Kerusakan alam menyusul pengusahaan emas secara serampangan dan tidak
bertanggungjawab ini nampak juga pada hutan seperti di Hampalit, tidak jauh
dari Kasongan, yang berobah jadi padang pasir sejauh mata memandang.
Katingan memang daerah kaya akan bahan tambang, terutama yang sekarang
dieksploatasi benar adalah emas. Boleh dikatakan orang Katingan hidup di atas
tumpukan emas tapi sekarang ternyata emas ini pula yang menyebabkan petaka
jangka panjang.
Waktu kecil dahulu kalau ibu mau membuat gelang atau anting-anting untuk
saudara-saudara perempuanku, ibu tinggal turun sebentar ke sungai terutama ke
gugusan pasir yang disebut Baras Dirik di hulu kampung. Beberapa jam saja
"mandulang" ibu sudah medapatkan bahan cukup untuk anting-anting atau gelang.
Oleh keadaan ini waktu bocahku dahulu, aku sama sekali tidak mengerti arti
emas. Emas baru kupahami artinya ketika aku sekolah di Yogyakarta. Waktu itu
kami ingin menyelenggarakan festival drama selama seminggu. Sebagai modal awal
kegiatan aku menggadaikan sepedaku, dan kawan lain menggadaikan cincinnya. Aku
jadi kadet melihat perolehan dari cincin emas itu justru jauh lebih besar
daripada perolehan sepedaku yang memang butut. Sejak itulah aku baru paham akan
arti emas. Kenaifan anak alam! Barangkali. Anak alam yang tulus dan polos
sering jadi "makanan empuk" orang kota. Dan kenaifan ini agaknya belum hilang
samasekali dari penduduk yang ternganga bingung oleh kerusakan alam mereka.

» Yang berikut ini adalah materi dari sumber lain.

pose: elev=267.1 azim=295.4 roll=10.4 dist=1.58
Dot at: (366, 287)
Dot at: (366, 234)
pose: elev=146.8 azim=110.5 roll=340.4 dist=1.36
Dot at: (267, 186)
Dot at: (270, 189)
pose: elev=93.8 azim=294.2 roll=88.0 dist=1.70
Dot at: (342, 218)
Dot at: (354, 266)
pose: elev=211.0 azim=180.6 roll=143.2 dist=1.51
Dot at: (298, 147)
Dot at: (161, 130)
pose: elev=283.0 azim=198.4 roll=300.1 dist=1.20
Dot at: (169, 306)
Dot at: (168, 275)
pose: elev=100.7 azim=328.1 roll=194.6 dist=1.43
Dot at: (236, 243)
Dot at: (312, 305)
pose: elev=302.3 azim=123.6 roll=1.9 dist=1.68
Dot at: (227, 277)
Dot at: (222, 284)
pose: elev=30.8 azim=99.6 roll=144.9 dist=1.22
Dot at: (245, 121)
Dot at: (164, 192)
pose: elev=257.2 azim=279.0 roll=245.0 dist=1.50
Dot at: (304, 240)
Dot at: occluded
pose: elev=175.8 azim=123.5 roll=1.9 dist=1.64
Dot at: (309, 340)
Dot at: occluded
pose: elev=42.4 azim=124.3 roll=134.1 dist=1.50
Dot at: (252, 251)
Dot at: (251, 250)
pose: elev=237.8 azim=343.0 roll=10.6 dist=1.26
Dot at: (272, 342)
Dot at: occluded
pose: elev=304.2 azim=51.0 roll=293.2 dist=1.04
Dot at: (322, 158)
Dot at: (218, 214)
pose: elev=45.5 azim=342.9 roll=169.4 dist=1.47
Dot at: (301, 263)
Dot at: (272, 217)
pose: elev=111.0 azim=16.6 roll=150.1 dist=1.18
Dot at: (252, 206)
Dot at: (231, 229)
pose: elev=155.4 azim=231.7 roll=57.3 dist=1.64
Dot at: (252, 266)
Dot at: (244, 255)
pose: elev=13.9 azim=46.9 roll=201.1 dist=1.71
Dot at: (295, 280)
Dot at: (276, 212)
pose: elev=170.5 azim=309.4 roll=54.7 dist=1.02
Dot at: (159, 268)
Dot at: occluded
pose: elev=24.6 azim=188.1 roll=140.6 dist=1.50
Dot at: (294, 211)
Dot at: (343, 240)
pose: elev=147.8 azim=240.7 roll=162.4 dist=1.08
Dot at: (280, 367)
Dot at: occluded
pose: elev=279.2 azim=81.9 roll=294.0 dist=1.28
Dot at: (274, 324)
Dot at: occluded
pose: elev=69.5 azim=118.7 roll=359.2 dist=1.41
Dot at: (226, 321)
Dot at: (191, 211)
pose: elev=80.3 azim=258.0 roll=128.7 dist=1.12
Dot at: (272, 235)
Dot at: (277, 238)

Berlangsungnya eksploatasi alam yang buas begini berdampak pula pada kehidupan
kolektif orang kampung apalagi disertai oleh penghancuran sistematik tatanan
masyarakat adat oleh Orba. Sekarang tidak kusaksikan lagi orang berbagai hasil
kijang atau celeng perburuan di kalangan orang kampung. Tari manasai sebagai
lambang kehidupan kolektif makin hari makin merosot kehidupan dan penggunaannya
dalam masyarakat. Aku melihat gejala ini erat hubungannya dengan kerusakan
alam, eksploatasi buas dan tatanan masyarakat adat. Karena itu pekerjaan
kebudayaan barangkali merupakan pekerjaan dari dasar dan mendasar. Lagi-lagi
sayangnya, pekerjaan ini termasuk yang terbengkalai penanganannya di Kalteng.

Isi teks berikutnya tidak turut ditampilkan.